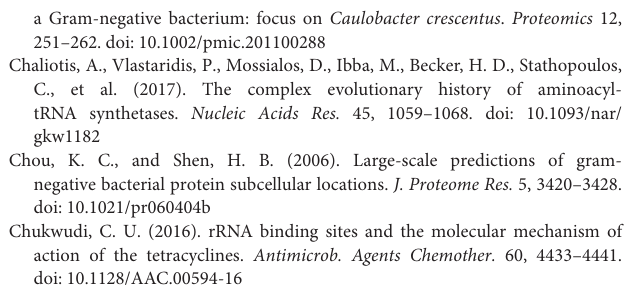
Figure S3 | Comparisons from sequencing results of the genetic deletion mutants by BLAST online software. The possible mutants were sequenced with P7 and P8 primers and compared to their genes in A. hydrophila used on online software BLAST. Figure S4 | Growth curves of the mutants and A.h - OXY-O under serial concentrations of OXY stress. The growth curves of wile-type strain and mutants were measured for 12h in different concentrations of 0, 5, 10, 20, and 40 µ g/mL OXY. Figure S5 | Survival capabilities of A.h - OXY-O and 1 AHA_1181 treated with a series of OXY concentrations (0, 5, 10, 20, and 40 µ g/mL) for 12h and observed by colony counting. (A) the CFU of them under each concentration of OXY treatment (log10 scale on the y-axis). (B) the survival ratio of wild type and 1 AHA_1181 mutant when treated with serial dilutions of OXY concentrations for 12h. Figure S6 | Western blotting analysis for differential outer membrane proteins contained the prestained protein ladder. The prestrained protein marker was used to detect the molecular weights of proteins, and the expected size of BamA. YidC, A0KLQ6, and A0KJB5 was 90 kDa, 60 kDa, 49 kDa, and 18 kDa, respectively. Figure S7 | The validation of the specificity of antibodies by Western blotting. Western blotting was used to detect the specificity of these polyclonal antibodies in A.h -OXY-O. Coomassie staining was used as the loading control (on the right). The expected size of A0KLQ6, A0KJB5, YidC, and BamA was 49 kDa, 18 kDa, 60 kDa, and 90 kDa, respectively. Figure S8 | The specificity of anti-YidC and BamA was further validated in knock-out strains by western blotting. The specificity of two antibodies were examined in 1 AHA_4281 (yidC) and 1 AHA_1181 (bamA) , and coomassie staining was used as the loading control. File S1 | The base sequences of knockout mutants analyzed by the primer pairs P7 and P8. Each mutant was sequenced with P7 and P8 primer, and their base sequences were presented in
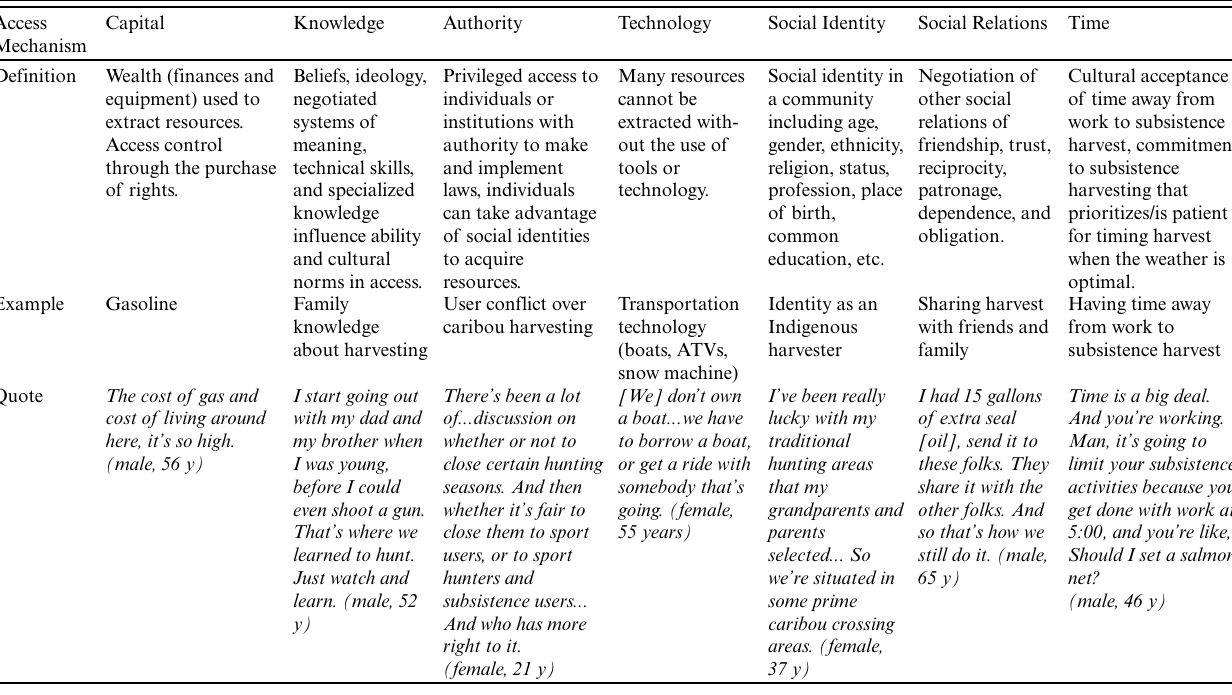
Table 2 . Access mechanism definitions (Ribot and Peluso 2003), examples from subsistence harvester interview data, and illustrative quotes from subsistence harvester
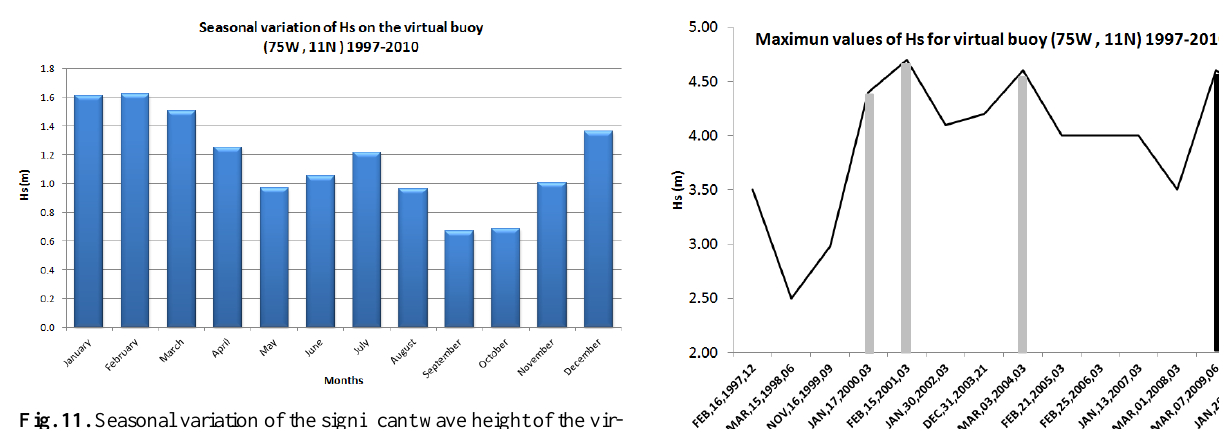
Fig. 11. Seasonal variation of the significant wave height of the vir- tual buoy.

★ ★ ★

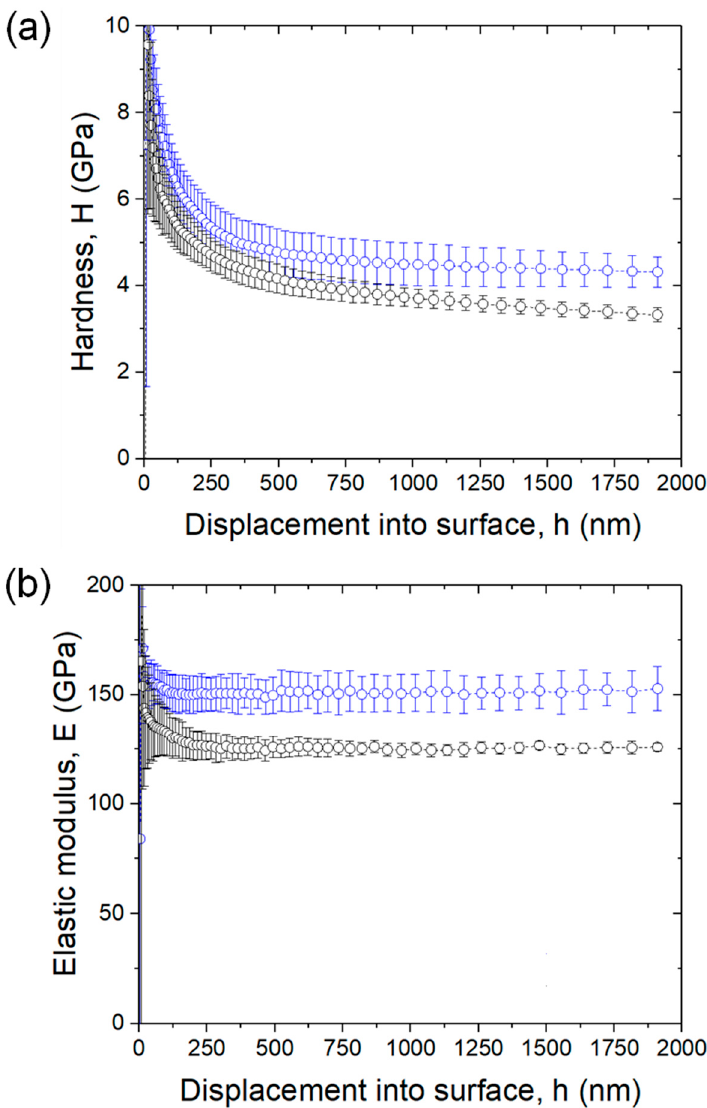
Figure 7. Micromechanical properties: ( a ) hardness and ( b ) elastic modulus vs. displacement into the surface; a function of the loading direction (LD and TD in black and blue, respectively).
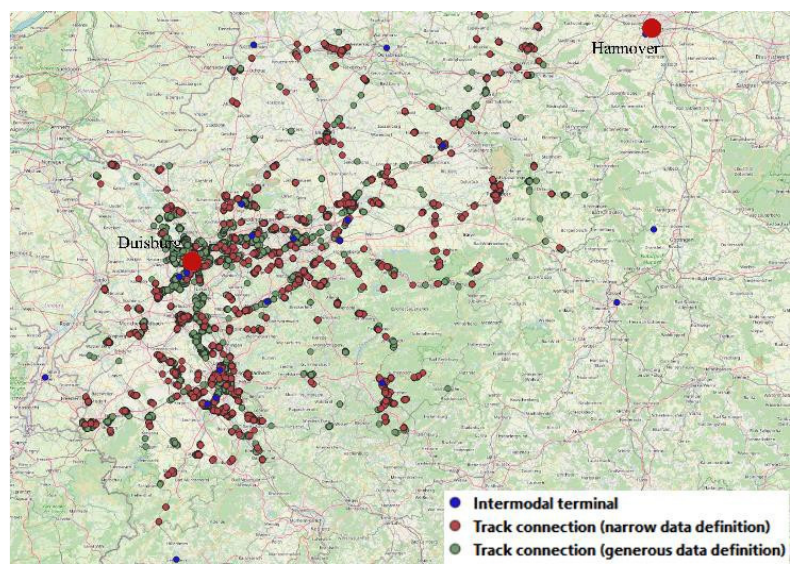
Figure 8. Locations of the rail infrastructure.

★ ★ ★

Problem description
Both boundary lines included, write out word for word only the lines above from the one containing "Figure 7. Micromechanical" to the one containing "Figure 8. Locations", leaving out any pictures.

Solution to this exercise
Figure 7. Micromechanical properties: ( a ) hardness and ( b ) elastic modulus vs. displacement into the surface; a function of the loading direction (LD and TD in black and blue, respectively).
Figure 8. Locations of the rail infrastructure.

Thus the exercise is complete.